Life in Post-Civil War Kentucky

     Kentucky was a predominantly rural state, which resulted in many isolated and uneducated Kentuckians. In 1870, one quarter of Kentuckians over the age of ten were illiterate. This high illiteracy rate resulted in a very strong oral tradition. Many stories circulated of occultism and supernatural occurrences. In 1869 a woman in Owen County went on trial, accused of being a witch.

     Compared to the rest of the country, the population in Kentucky remained stagnant. This was due to constant out migration. The "new immigration" of eastern and southern Europeans to America did not touch Kentucky, except for a small presence attracted to the state's coalfields. Immigrant populations concentrated on the Ohio River cities of Covington, Newport, and Louisville. In these towns twenty percent of the population was foreign born. The foreigners in these areas were mainly Germans and Irish who came to America before the Civil War. Other parts of the state experienced no foreigners at all, and as of 1910, ninety percent of the population was native.

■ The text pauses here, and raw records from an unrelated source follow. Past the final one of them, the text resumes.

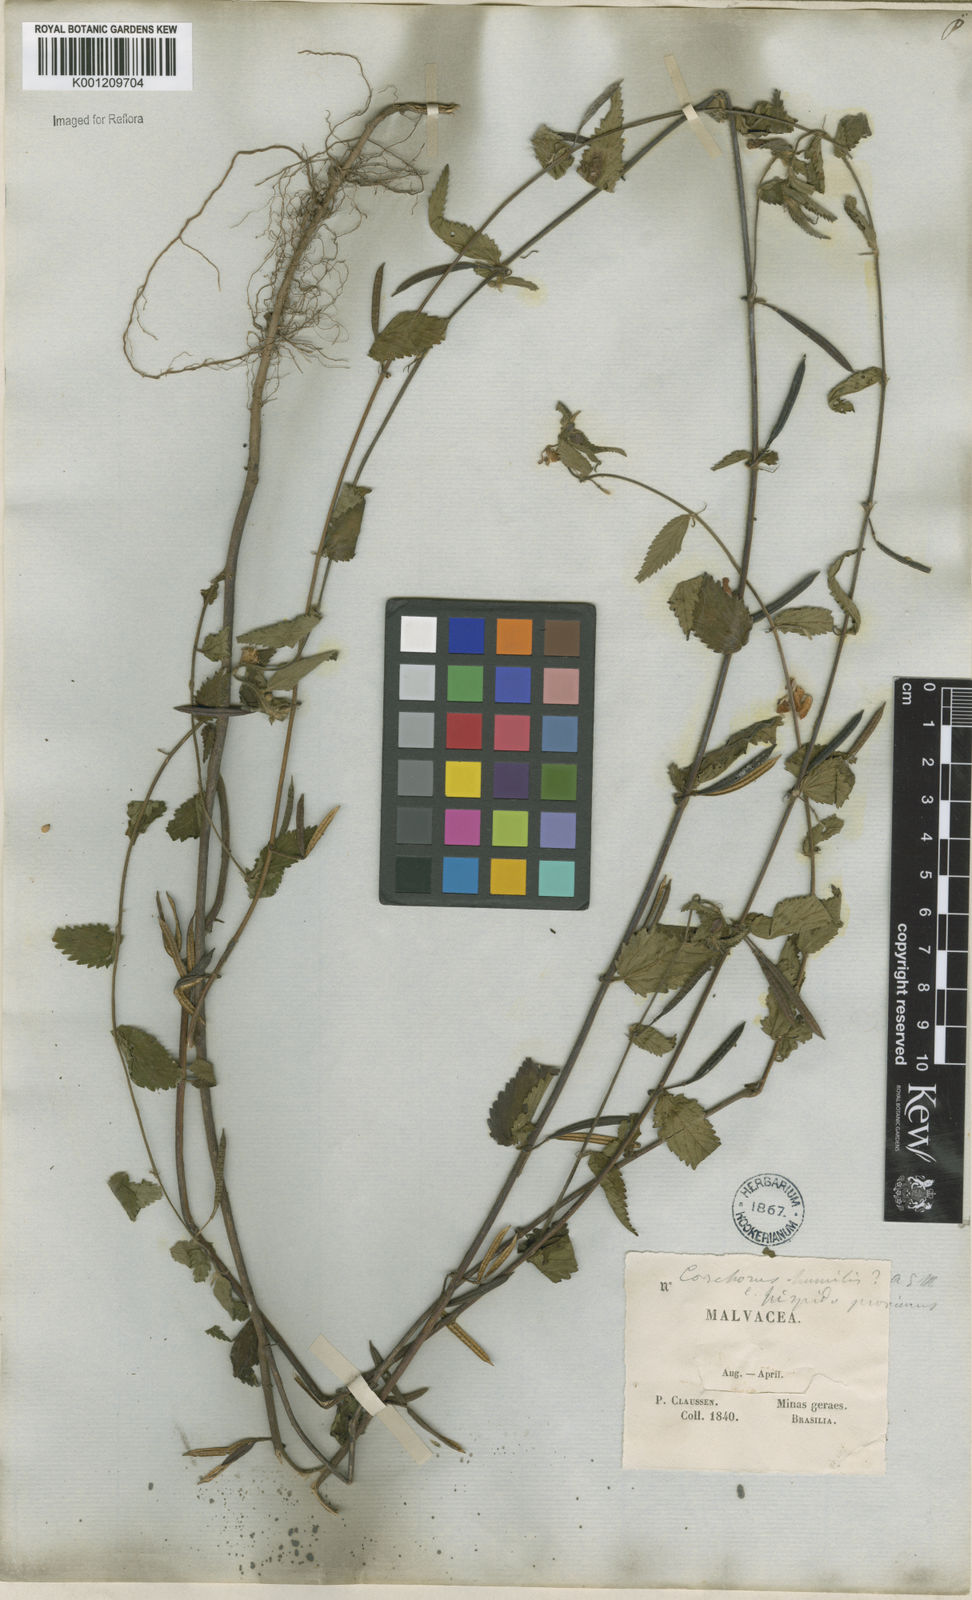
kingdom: Plantae
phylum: Tracheophyta
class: Magnoliopsida
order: Malvales
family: Malvaceae
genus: Corchorus
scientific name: Corchorus
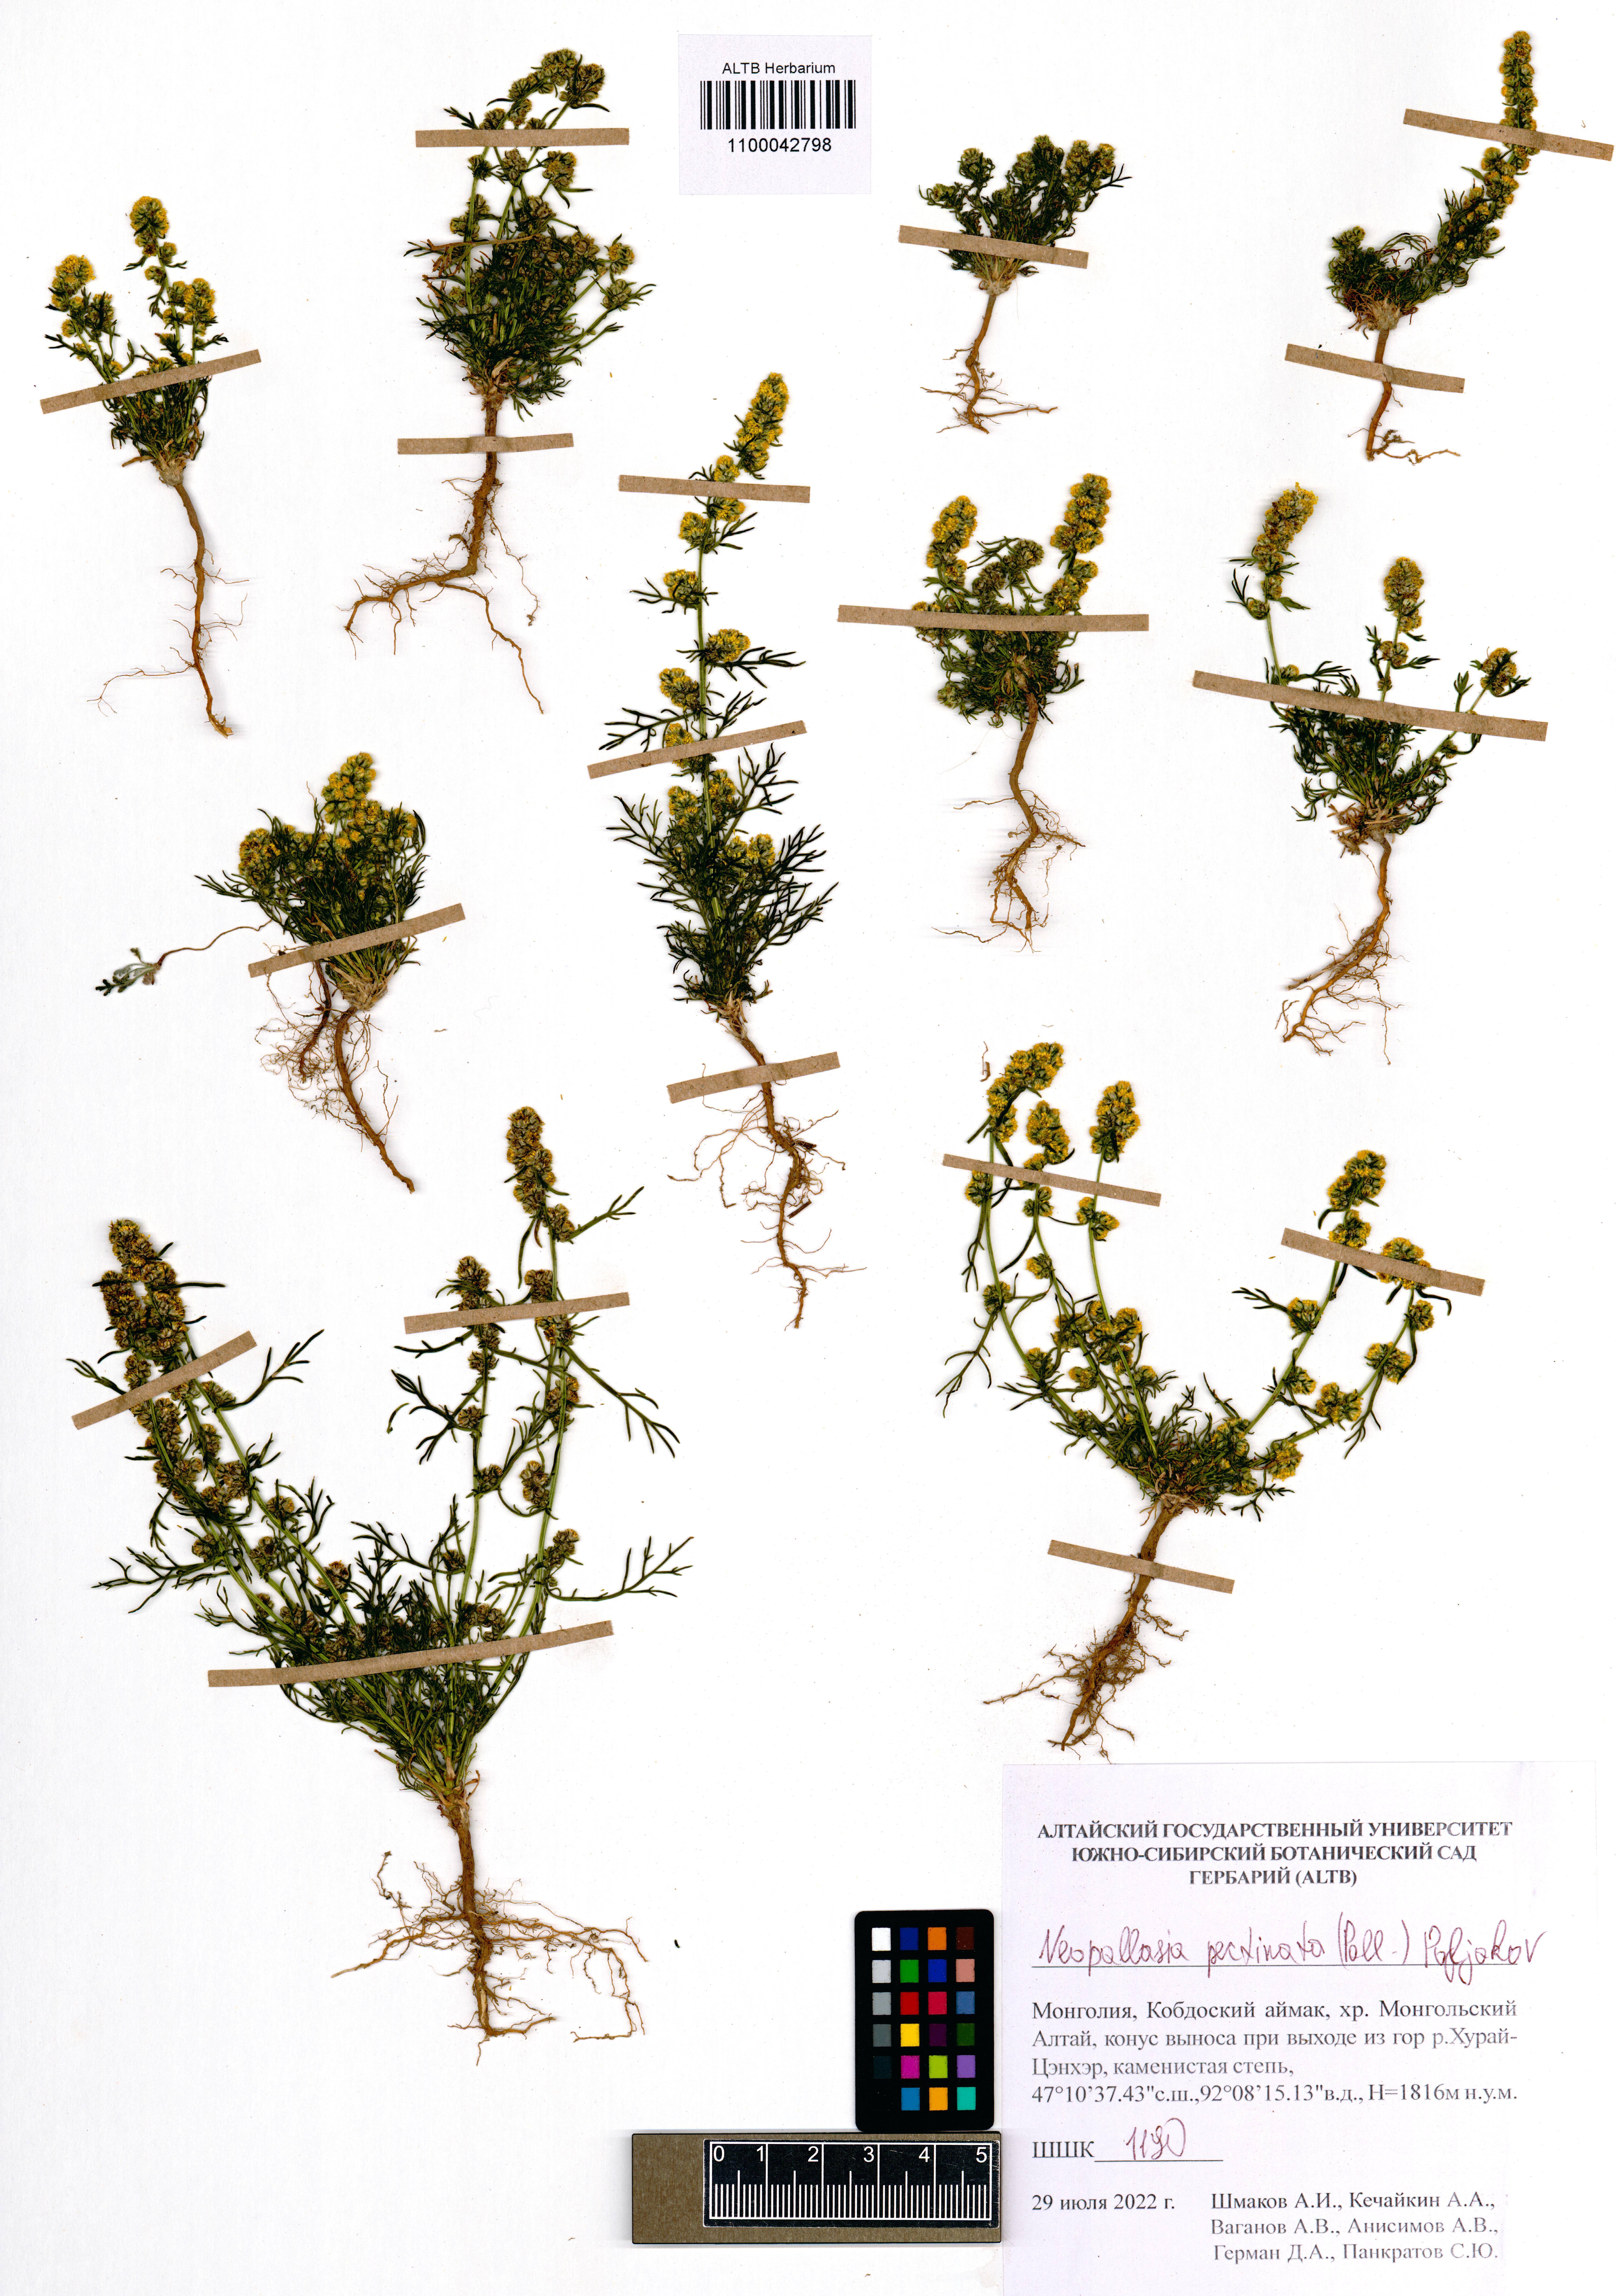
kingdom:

     The second half of the 19th century was also a time of much violence in Kentucky. Ku Klux Klan activity had somewhat died down, but the name was attached to many small regulator groups. The number of lynchings rose during this time. Between 1875 and 1900, 166 people were lynched in Kentucky, two-thirds of whom were black. These lynchers did not usually wear masks so their identities were often known, but still they were seldom punished. Feud violence also became a problem in Kentucky. In the Appalachians, families would carry on feuds for many years. The Rowan County War of the 1880s, also known as the Martin-Tolliver-Logan Feud, resulted in twenty deaths and sixteen injuries over a three-year period. The longest standing feud in all of the Appalachians was the Amis-Strong-Little Feud, which began in 1874 and ended in 1912. These feuds fed the stereotype of the Appalachian hillbilly, an ignorant, backward hick who put down his rifle only to pick up his jug of moonshine. Newspapers extended this stereotype to all Kentuckians, giving Kentucky a reputation during the later years of the 19th century that would last for decades.